(Dataset entries)
• • • • • • •

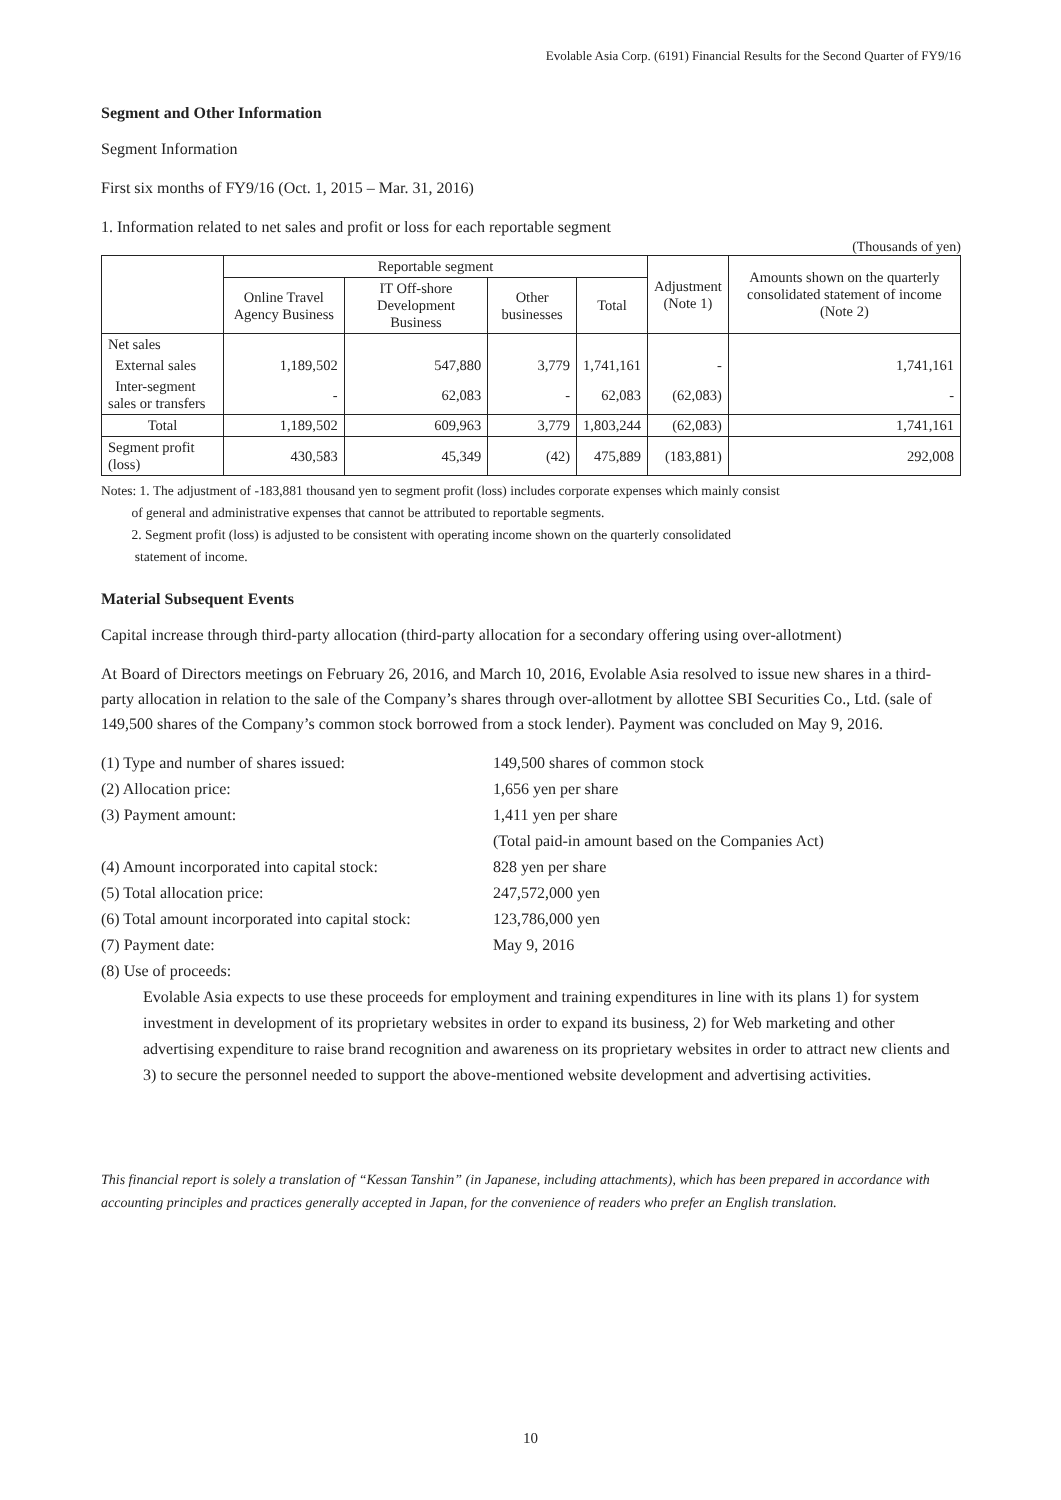Evolable Asia Corp. (6191) Financial Results for the Second Quarter of FY9/16
Segment and Other Information
Segment Information
First six months of FY9/16 (Oct. 1, 2015 – Mar. 31, 2016)
1. Information related to net sales and profit or loss for each reportable segment
(Thousands of yen)
| | Reportable segment | | | | Adjustment (Note 1) | Amounts shown on the quarterly consolidated statement of income (Note 2) |
| --- | --- | --- | --- | --- | --- | --- |
| | Online Travel Agency Business | IT Off-shore Development Business | Other businesses | Total | | |
| Net sales | | | | | | |
| External sales | 1,189,502 | 547,880 | 3,779 | 1,741,161 | - | 1,741,161 |
| Inter-segment sales or transfers | - | 62,083 | - | 62,083 | (62,083) | - |
| Total | 1,189,502 | 609,963 | 3,779 | 1,803,244 | (62,083) | 1,741,161 |
| Segment profit (loss) | 430,583 | 45,349 | (42) | 475,889 | (183,881) | 292,008 |
Notes: 1. The adjustment of -183,881 thousand yen to segment profit (loss) includes corporate expenses which mainly consist
of general and administrative expenses that cannot be attributed to reportable segments.
2. Segment profit (loss) is adjusted to be consistent with operating income shown on the quarterly consolidated
statement of income.
Material Subsequent Events
Capital increase through third-party allocation (third-party allocation for a secondary offering using over-allotment)
At Board of Directors meetings on February 26, 2016, and March 10, 2016, Evolable Asia resolved to issue new shares in a third-party allocation in relation to the sale of the Company’s shares through over-allotment by allottee SBI Securities Co., Ltd. (sale of 149,500 shares of the Company’s common stock borrowed from a stock lender). Payment was concluded on May 9, 2016.
(1) Type and number of shares issued:
149,500 shares of common stock
(2) Allocation price:
1,656 yen per share
(3) Payment amount:
1,411 yen per share
(Total paid-in amount based on the Companies Act)
(4) Amount incorporated into capital stock:
828 yen per share
(5) Total allocation price:
247,572,000 yen
(6) Total amount incorporated into capital stock:
123,786,000 yen
(7) Payment date:
May 9, 2016
(8) Use of proceeds:
Evolable Asia expects to use these proceeds for employment and training expenditures in line with its plans 1) for system investment in development of its proprietary websites in order to expand its business, 2) for Web marketing and other advertising expenditure to raise brand recognition and awareness on its proprietary websites in order to attract new clients and 3) to secure the personnel needed to support the above-mentioned website development and advertising activities.
This financial report is solely a translation of “Kessan Tanshin” (in Japanese, including attachments), which has been prepared in accordance with accounting principles and practices generally accepted in Japan, for the convenience of readers who prefer an English translation.
10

• • • • • • •

REQUIRED WORK — Go through the entries above and count the lines containing "consolidated". Give the number only.

ANSWER TO THIS TASK — 2